La sociedad democrática de mercado – con su educación garantizada y sus medios de comunicación o entretenimiento – ha fraguado la figura de un nuevo ciudadano, dotado de todas las evidencias necesarias para la vida en el nuevo orden cosmopolita. En la gran ciudad del presente camina ataviado con el indumento del hombre seguro de sí y preparado.

Sus evidencias son graníticas e inamovibles. Sabe de las virtudes de la democracia, pese a reconocer carencias que se superarán mediante el expediente de profundizarla, las carencias de la democracia se suplen con más democracia. Observa mientas mira al cielo o sin apartar la vista de la página de una novela premiada.

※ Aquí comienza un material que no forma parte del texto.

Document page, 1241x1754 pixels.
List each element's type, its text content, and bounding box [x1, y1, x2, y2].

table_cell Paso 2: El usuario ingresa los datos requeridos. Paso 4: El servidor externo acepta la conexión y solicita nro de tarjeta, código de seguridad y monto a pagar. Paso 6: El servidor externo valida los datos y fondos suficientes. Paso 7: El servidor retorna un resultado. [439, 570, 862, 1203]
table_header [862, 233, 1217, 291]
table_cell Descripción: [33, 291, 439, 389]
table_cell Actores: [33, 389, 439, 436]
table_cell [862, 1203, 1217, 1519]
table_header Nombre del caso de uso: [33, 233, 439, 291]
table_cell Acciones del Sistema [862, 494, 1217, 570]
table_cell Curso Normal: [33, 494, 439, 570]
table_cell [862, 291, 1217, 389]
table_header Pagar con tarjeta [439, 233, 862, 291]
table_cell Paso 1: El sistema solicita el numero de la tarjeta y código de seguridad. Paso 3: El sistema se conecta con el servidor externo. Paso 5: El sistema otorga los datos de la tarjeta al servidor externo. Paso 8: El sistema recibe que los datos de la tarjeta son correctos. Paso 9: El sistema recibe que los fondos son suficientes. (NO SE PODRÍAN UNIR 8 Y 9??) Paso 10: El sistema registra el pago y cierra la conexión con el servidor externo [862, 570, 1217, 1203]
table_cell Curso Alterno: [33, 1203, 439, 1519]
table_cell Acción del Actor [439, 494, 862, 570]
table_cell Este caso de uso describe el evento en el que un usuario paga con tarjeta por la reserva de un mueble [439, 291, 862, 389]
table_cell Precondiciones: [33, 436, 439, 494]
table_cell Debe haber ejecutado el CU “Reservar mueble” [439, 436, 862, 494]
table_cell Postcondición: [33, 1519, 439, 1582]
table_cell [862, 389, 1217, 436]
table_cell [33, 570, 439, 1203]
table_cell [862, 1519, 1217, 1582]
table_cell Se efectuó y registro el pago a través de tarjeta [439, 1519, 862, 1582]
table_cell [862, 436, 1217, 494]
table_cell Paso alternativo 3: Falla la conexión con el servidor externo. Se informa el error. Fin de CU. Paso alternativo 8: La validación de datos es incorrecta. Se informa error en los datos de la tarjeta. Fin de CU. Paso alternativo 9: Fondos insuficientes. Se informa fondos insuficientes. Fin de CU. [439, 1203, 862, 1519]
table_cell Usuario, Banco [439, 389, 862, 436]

Hace tiempo que la filosofía y la historia resultan para el nuevo hombre de interés sólo arqueológico, el adorno de una cultura colmada. Puede interesarse por Marco Aurelio como se interesa por Mafalda. Incluso su religiosidad, quizás nominalmente cristiana, le resulta una opción más y, por supuesto, la más humana.

Conoce el valor supremo de las tecnologías de vanguardia, sin olvidarse, pese a todo, de los requerimientos de conservación de un planeta verde esmeralda. Admira los logros de la ingeniería en cualquier sector y se entretiene en museos o en teatros, en asambleas o en aulas. Se entretiene de la seriedad sacramental de la ingeniería humana.

Este príncipe de la tolerancia cohabita con ideologías, con géneros y razas, con religiones y programas, convertidos en perfiles y avatares en la pugna por lograr la aquiescencia electrónica de las masas. Seguidores a los que, cada día más, ha de gustarles su página.

En el dominio privado de su casa no sólo adora a sus animales y diseña cada aspecto de su reino de esperanzas acolchadas, ordena su convivencia anti patriarcal con una pareja comprensiva, culta y atildada. Practica un sexo sin estridencias pornográficas – respetables por lo demás – pero también sin .los rigores y silencios de los tiempos de ceniza, medieval y crucificada.

No desestima tener hijos o adoptarlos. Seguro de ser buen padre, se reconoce capaz de formar el más audaz capital humano. Pero no olvida tampoco que hay que saber cesar la vida, cuando el rendimiento de los años se agoste en un pantano de dolor y llanto.

Cuando encuentro por las calles al hombre nuevo no puedo dejar de sentirme cohibido ante su mirada eficaz y poderosa. No es conformista, quiere obtener reconocimiento y admiración. La exige y yo le ofrezco siempre mi pasmo, que interpreta, inalterablemente, como un signo de reconocimiento.

No hace falta añadir que el nuevo hombre – señor de su autoestima – se equivoca. Vislumbro el huracán que hará harapos su delicado manto de seda primorosa, que romperá su corazón hastiado y que acaso logre la resurrección del hombre viejo oculto tras su máscara de maquillada sombra.